- [EXERCISE PROMPT]: Please print every line of text from the items below word for word, leaving out the pictures.

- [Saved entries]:
┄┄┄┄┄┄┄┄┄┄

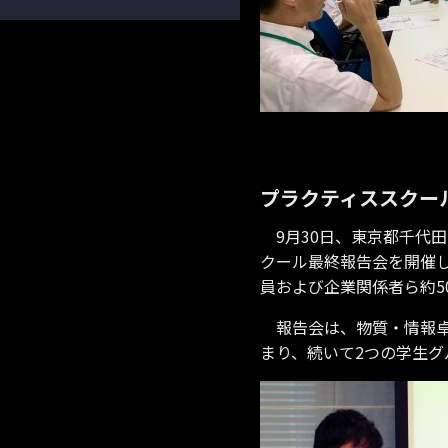
プラクティススクー
9月30日、東京都千代
クール最終報告会を開催
員および企業関係者ら約5
報告会は、物質・情報卓
まり、続いて2つの学生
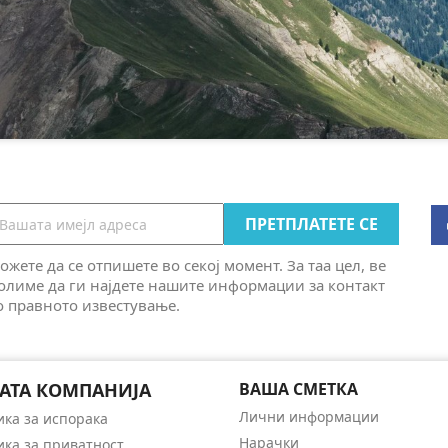
ожете да се отпишете во секој момент. За таа цел, ве
олиме да ги најдете нашите информации за контакт
о правното известување.
АТА КОМПАНИЈА
ВАША СМЕТКА
Лични информации
ика за испорака
Нарачки
ика за приватност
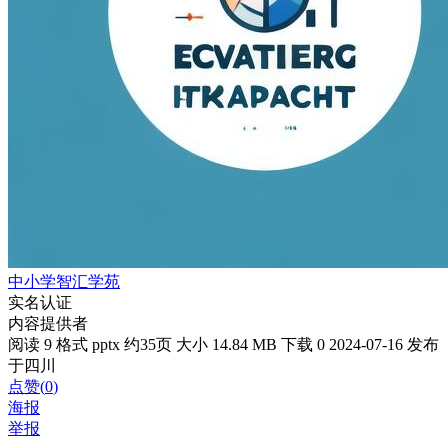
中小学智汇学苑
实名认证
内容提供者
阅读 9
格式 pptx
约35页
大小 14.84 MB
下载 0
2024-07-16
发布
于四川
点赞(
0
)
海报
举报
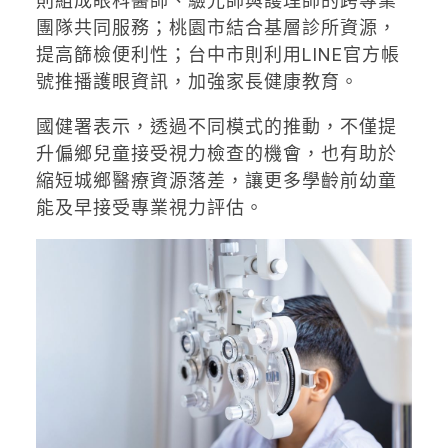
則組成眼科醫師、驗光師與護理師的跨專業
團隊共同服務；桃園市結合基層診所資源，
提高篩檢便利性；台中市則利用LINE官方帳
號推播護眼資訊，加強家長健康教育。
國健署表示，透過不同模式的推動，不僅提
升偏鄉兒童接受視力檢查的機會，也有助於
縮短城鄉醫療資源落差，讓更多學齡前幼童
能及早接受專業視力評估。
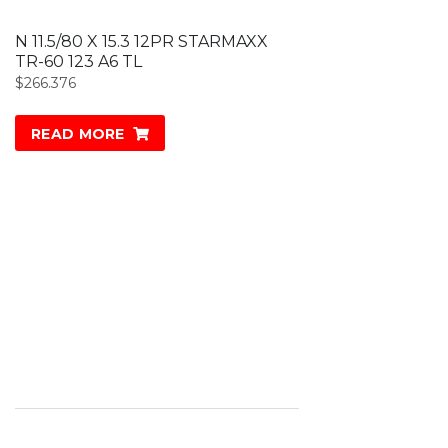
N 11.5/80 X 15.3 12PR STARMAXX
TR-60 123 A6 TL
$
266.376
READ MORE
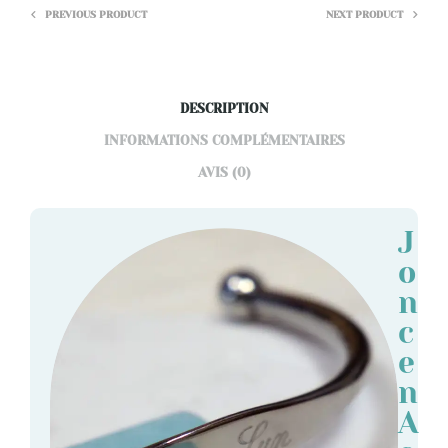
PREVIOUS PRODUCT
NEXT PRODUCT
DESCRIPTION
INFORMATIONS COMPLÉMENTAIRES
AVIS (0)
J
o
n
c
e
n
A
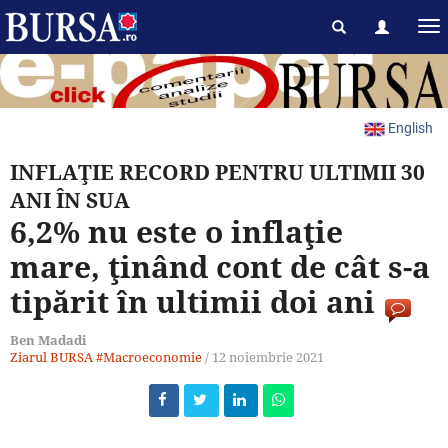
English
INFLAŢIE RECORD PENTRU ULTIMII 30
ANI ÎN SUA
6,2% nu este o inflaţie
mare, ţinând cont de cât s-a
tipărit în ultimii doi ani
Ben Madadi
Ziarul BURSA
#Macroeconomie
/
12 noiembrie 2021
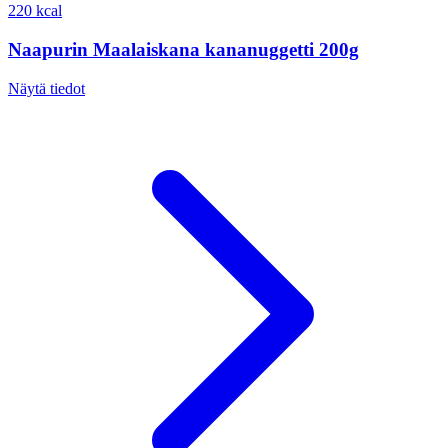
220 kcal
Naapurin Maalaiskana kananuggetti 200g
Näytä tiedot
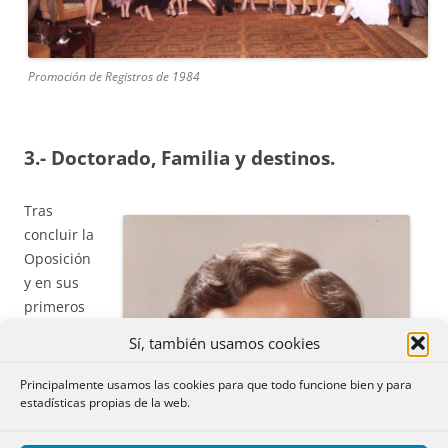
Promoción de Registros de 1984
3.- Doctorado, Familia y destinos.
Tras
concluir la
Oposición
y en sus
primeros
destinos
Sí, también usamos cookies
comenzó
el
Principalmente usamos las cookies para que todo funcione bien y para
estadísticas propias de la web.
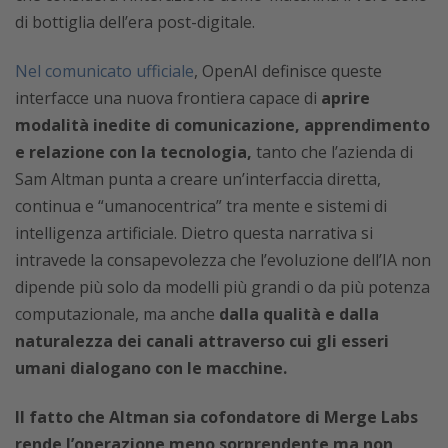
di bottiglia dell’era post-digitale.
Nel comunicato ufficiale
, OpenAI definisce queste
interfacce una nuova frontiera capace di
aprire
modalità inedite di comunicazione, apprendimento
e relazione con la tecnologia,
tanto che l’azienda di
Sam Altman punta a creare un’interfaccia diretta,
continua e “umanocentrica” tra mente e sistemi di
intelligenza artificiale. Dietro questa narrativa si
intravede la consapevolezza che l’evoluzione dell’IA non
dipende più solo da modelli più grandi o da più potenza
computazionale, ma anche
dalla qualità e dalla
naturalezza dei canali attraverso cui gli esseri
umani dialogano con le macchine.
Il fatto che Altman sia cofondatore di Merge Labs
rende l’operazione meno sorprendente
ma non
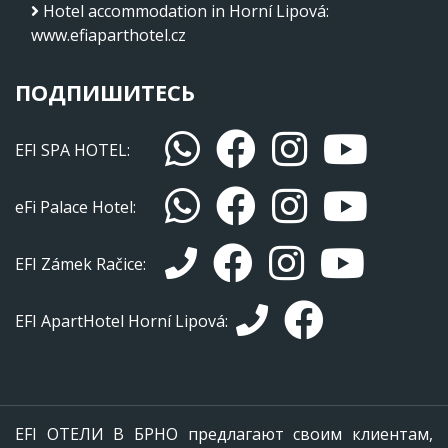
Hotel accommodation in Horní Lipová
:
www.efiaparthotel.cz
ПОДПИШИТЕСЬ
EFI SPA HOTEL:
eFi Palace Hotel:
EFI Zámek Račice:
EFI ApartHotel Horní Lipová:
EFI ОТЕЛИ В БРНО предлагают своим клиентам,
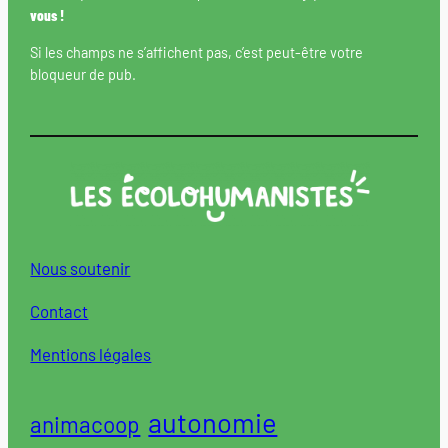
vous !
Si les champs ne s’affichent pas, c’est peut-être votre
bloqueur de pub.
Nous soutenir
Contact
Mentions légales
autonomie
animacoop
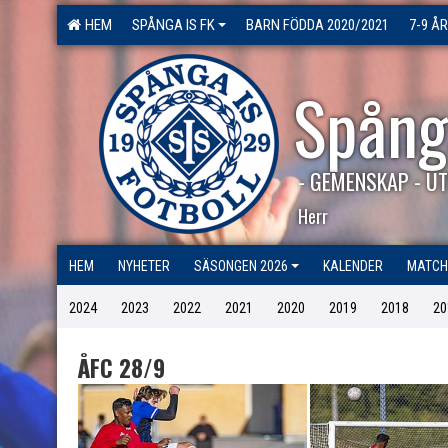
HEM
SPÅNGA IS FK
BARN FÖDDA 2020/2021
7-9 ÅR
Spång
- GEMENSKAP - UT
Herr
HEM
NYHETER
SÄSONGEN 2026
KALENDER
MATCH
2024
2023
2022
2021
2020
2019
2018
20
ÅFC 28/9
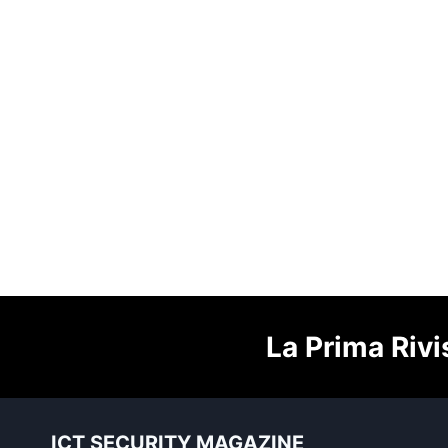
La Prima Rivi
ICT SECURITY MAGAZINE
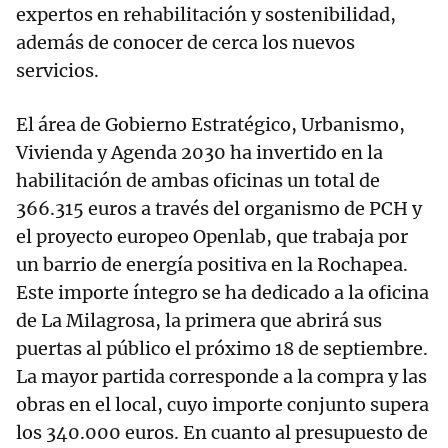
expertos en rehabilitación y sostenibilidad,
además de conocer de cerca los nuevos
servicios.
El área de Gobierno Estratégico, Urbanismo,
Vivienda y Agenda 2030 ha invertido en la
habilitación de ambas oficinas un total de
366.315 euros a través del organismo de PCH y
el proyecto europeo Openlab, que trabaja por
un barrio de energía positiva en la Rochapea.
Este importe íntegro se ha dedicado a la oficina
de La Milagrosa, la primera que abrirá sus
puertas al público el próximo 18 de septiembre.
La mayor partida corresponde a la compra y las
obras en el local, cuyo importe conjunto supera
los 340.000 euros. En cuanto al presupuesto de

┄┄┄┄┄┄┄┄┄┄

- [SOLUTION TO THE EXERCISE]:
プラクティススクー
9月30日、東京都千代
クール最終報告会を開催
員および企業関係者ら約5
報告会は、物質・情報卓
まり、続いて2つの学生
ожете да се отпишете во секој момент. За таа цел, ве
олиме да ги најдете нашите информации за контакт
о правното известување.
АТА КОМПАНИЈА
ВАША СМЕТКА
Лични информации
ика за испорака
Нарачки
ика за приватност
中小学智汇学苑
实名认证
内容提供者
阅读 9
格式 pptx
约35页
大小 14.84 MB
下载 0
2024-07-16
发布
于四川
点赞(
0
)
海报
举报
則組成眼科醫師、驗光師與護理師的跨專業
團隊共同服務；桃園市結合基層診所資源，
提高篩檢便利性；台中市則利用LINE官方帳
號推播護眼資訊，加強家長健康教育。
國健署表示，透過不同模式的推動，不僅提
升偏鄉兒童接受視力檢查的機會，也有助於
縮短城鄉醫療資源落差，讓更多學齡前幼童
能及早接受專業視力評估。
N 11.5/80 X 15.3 12PR STARMAXX
TR-60 123 A6 TL
$
266.376
READ MORE
PREVIOUS PRODUCT
NEXT PRODUCT
DESCRIPTION
INFORMATIONS COMPLÉMENTAIRES
AVIS (0)
J
o
n
c
e
n
A
English
INFLAŢIE RECORD PENTRU ULTIMII 30
ANI ÎN SUA
6,2% nu este o inflaţie
mare, ţinând cont de cât s-a
tipărit în ultimii doi ani
Ben Madadi
Ziarul BURSA
#Macroeconomie
/
12 noiembrie 2021
220 kcal
Naapurin Maalaiskana kananuggetti 200g
Näytä tiedot
Promoción de Registros de 1984
3.- Doctorado, Familia y destinos.
Tras
concluir la
Oposición
y en sus
primeros
destinos
Sí, también usamos cookies
comenzó
el
Principalmente usamos las cookies para que todo funcione bien y para
estadísticas propias de la web.
di bottiglia dell’era post-digitale.
Nel comunicato ufficiale
, OpenAI definisce queste
interfacce una nuova frontiera capace di
aprire
modalità inedite di comunicazione, apprendimento
e relazione con la tecnologia,
tanto che l’azienda di
Sam Altman punta a creare un’interfaccia diretta,
continua e “umanocentrica” tra mente e sistemi di
intelligenza artificiale. Dietro questa narrativa si
intravede la consapevolezza che l’evoluzione dell’IA non
dipende più solo da modelli più grandi o da più potenza
computazionale, ma anche
dalla qualità e dalla
naturalezza dei canali attraverso cui gli esseri
umani dialogano con le macchine.
Il fatto che Altman sia cofondatore di Merge Labs
rende l’operazione meno sorprendente
ma non
Hotel accommodation in Horní Lipová
:
www.efiaparthotel.cz
ПОДПИШИТЕСЬ
EFI SPA HOTEL:
eFi Palace Hotel:
EFI Zámek Račice:
EFI ApartHotel Horní Lipová:
EFI ОТЕЛИ В БРНО предлагают своим клиентам,
vous !
Si les champs ne s’affichent pas, c’est peut-être votre
bloqueur de pub.
Nous soutenir
Contact
Mentions légales
autonomie
animacoop
HEM
SPÅNGA IS FK
BARN FÖDDA 2020/2021
7-9 ÅR
Spång
- GEMENSKAP - UT
Herr
HEM
NYHETER
SÄSONGEN 2026
KALENDER
MATCH
2024
2023
2022
2021
2020
2019
2018
20
ÅFC 28/9
La Prima Rivi
ICT SECURITY MAGAZINE
expertos en rehabilitación y sostenibilidad,
además de conocer de cerca los nuevos
servicios.
El área de Gobierno Estratégico, Urbanismo,
Vivienda y Agenda 2030 ha invertido en la
habilitación de ambas oficinas un total de
366.315 euros a través del organismo de PCH y
el proyecto europeo Openlab, que trabaja por
un barrio de energía positiva en la Rochapea.
Este importe íntegro se ha dedicado a la oficina
de La Milagrosa, la primera que abrirá sus
puertas al público el próximo 18 de septiembre.
La mayor partida corresponde a la compra y las
obras en el local, cuyo importe conjunto supera
los 340.000 euros. En cuanto al presupuesto de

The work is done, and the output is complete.